A Terceira Turma do Superior Tribunal de Justiça (STJ) deu provimento ao recurso de uma mulher assediada sexualmente dentro de um trem na cidade de São Paulo e condenou a Companhia Paulista de Trens Metropolitanos (CPTM) a pagar indenização de R$ 20 mil por danos morais.
A mulher sofreu assédio em um vagão de trem na estação de Guaianazes, quando retornava do trabalho para casa. A primeira e a segunda instância julgaram improcedente o pedido de indenização formulado contra a CPTM, por entenderem que a agressão praticada por terceiros é fato fortuito que afasta a responsabilidade objetiva da empresa, inexistindo a obrigação de reparar o dano.
Para a relatora, tal situação merece um olhar atento do Poder Judiciário. “O momento é de reflexão, pois não se pode deixar de ouvir o grito por socorro das mulheres, vítimas costumeiras dessa prática odiosa, que poderá no futuro ser compartilhado pelos homens, também objetos potenciais da prática de assédio”, argumentou a ministra ao afirmar que a responsabilidade objetiva da empresa não pode ser afastada em tais circunstâncias.
Segundo Nancy Andrighi, é evidente que, ao ser exposta a assédio sexual, a passageira teve sua incolumidade física e psíquica violada. A incolumidade, na visão da relatora, é ínsita ao contrato de transporte, sendo dever da transportadora levar o passageiro com conforto e segurança ao seu destino.
“Mais que um simples cenário ou ocasião, o transporte público tem concorrido para a causa dos eventos de assédio sexual. Em tal contexto, a ocorrência desses fatos acaba sendo arrastada para o bojo da prestação do serviço de transporte público, tornando-se assim mais um risco da atividade, à qual todos os passageiros, mas especialmente as mulheres, tornam-se sujeitos”, disse ela.
A magistrada afirmou que a responsabilidade do transportador pode ser afastada quando a conduta praticada por terceiro não guarda relação com a organização do negócio e os riscos da atividade de transporte, equiparando-se a fortuito externo.

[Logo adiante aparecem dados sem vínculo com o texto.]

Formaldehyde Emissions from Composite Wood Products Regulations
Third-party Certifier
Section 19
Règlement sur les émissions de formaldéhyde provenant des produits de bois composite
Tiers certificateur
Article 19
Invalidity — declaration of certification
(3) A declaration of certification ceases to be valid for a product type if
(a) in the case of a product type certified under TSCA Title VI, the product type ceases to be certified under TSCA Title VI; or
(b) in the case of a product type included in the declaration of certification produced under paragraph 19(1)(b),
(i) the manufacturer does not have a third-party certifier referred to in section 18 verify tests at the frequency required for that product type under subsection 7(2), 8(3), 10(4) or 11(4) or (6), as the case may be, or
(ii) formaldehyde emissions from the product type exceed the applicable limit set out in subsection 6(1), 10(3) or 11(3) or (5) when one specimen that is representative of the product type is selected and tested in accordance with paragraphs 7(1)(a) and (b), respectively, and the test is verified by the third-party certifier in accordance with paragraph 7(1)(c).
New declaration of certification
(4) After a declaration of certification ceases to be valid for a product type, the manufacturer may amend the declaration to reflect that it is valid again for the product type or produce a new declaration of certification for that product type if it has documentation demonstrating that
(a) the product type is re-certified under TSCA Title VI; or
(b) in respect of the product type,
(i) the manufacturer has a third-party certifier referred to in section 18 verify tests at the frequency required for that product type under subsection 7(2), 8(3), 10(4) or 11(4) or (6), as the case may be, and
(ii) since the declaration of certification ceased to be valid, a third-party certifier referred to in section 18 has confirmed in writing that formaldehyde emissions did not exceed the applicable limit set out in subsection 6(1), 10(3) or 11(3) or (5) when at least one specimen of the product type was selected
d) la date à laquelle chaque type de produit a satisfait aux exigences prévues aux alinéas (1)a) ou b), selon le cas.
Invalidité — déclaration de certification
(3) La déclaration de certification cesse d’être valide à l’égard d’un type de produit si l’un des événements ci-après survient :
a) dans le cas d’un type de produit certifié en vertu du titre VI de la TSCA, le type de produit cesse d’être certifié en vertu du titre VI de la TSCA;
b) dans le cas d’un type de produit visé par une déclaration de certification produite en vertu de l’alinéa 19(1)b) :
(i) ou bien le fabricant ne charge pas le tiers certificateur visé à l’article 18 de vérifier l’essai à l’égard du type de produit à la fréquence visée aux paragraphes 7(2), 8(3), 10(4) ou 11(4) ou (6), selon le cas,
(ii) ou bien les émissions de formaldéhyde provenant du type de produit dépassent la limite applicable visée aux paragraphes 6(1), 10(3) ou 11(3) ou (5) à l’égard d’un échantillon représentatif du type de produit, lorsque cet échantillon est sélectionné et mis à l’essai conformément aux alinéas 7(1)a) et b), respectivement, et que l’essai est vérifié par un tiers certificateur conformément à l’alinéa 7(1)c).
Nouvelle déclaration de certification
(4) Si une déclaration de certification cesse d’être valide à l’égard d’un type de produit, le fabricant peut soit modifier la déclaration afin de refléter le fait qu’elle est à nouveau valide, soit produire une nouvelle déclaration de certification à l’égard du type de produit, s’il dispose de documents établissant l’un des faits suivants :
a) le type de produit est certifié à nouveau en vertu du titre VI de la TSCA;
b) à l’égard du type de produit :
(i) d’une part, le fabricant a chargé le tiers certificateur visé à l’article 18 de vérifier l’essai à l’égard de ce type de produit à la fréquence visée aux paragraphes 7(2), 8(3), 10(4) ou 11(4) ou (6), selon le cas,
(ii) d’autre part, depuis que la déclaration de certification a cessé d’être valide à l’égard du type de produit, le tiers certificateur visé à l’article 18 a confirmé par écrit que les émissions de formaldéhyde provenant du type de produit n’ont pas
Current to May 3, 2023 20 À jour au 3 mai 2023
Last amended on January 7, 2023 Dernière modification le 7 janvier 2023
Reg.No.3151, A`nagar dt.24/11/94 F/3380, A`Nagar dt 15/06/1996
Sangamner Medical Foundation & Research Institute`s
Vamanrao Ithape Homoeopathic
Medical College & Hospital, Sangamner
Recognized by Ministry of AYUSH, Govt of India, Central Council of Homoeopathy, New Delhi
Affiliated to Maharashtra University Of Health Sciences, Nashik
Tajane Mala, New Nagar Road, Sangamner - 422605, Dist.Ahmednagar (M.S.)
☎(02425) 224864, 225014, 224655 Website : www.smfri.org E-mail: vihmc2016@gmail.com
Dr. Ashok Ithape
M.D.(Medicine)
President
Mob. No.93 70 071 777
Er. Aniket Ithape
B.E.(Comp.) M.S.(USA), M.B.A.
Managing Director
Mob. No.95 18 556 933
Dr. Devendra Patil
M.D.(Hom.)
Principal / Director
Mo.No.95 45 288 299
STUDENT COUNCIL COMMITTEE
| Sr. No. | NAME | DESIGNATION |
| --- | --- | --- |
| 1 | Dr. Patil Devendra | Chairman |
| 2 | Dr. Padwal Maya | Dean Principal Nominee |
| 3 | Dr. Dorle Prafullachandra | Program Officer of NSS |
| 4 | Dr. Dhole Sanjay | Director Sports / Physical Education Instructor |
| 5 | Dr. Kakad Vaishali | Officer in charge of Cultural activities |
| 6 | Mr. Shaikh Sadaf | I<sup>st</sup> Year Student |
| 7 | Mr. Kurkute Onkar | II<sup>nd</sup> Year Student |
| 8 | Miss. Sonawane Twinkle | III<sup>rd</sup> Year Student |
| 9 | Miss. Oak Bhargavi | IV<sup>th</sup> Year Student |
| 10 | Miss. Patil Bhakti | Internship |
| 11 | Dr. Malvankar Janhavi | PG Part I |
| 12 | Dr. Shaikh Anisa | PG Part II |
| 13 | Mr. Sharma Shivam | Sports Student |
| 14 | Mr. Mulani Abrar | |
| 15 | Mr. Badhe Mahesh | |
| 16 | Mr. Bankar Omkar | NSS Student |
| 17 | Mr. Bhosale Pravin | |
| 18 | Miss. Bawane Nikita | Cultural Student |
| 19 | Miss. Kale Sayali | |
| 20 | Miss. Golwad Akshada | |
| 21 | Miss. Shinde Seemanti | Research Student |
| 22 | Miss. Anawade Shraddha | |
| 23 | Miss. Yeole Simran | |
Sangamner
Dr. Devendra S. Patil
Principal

Por outro lado, caracteriza-se fortuito interno quando o fato é conexo à atividade econômica e aos riscos inerentes à sua exploração.
De acordo com a ministra, a ocorrência de assédio sexual guarda conexidade com os serviços prestados pela CPTM, caracterizando fortuito interno, e, dessa forma, a transportadora permanece objetivamente responsável por reparar o dano.
Segundo a relatora, atos de caráter sexual alheios à vontade da pessoa a quem se dirigem revelam manifestação de poder do homem sobre a mulher, mediante a objetificação de seus corpos. “É inegável que a vítima do assédio sexual sofre um evidente abalo em sua incolumidade físico-psíquica, cujos danos devem ser reparados pela prestadora do serviço de transporte de passageiros”, afirmou.
Nancy Andrighi declarou que os casos de assédio sexual e violação da liberdade sexual das mulheres são um problema cultural no país.
“Em uma sociedade nitidamente patriarcal como a brasileira, a transição da mulher da esfera privada – isto é, doméstica – para a esfera pública – espaço de atuação do homem – revela e dá visibilidade à histórica desigualdade de gênero existente nas relações sociais” – o que justifica a atuação do Poder Judiciário para coibir abusos.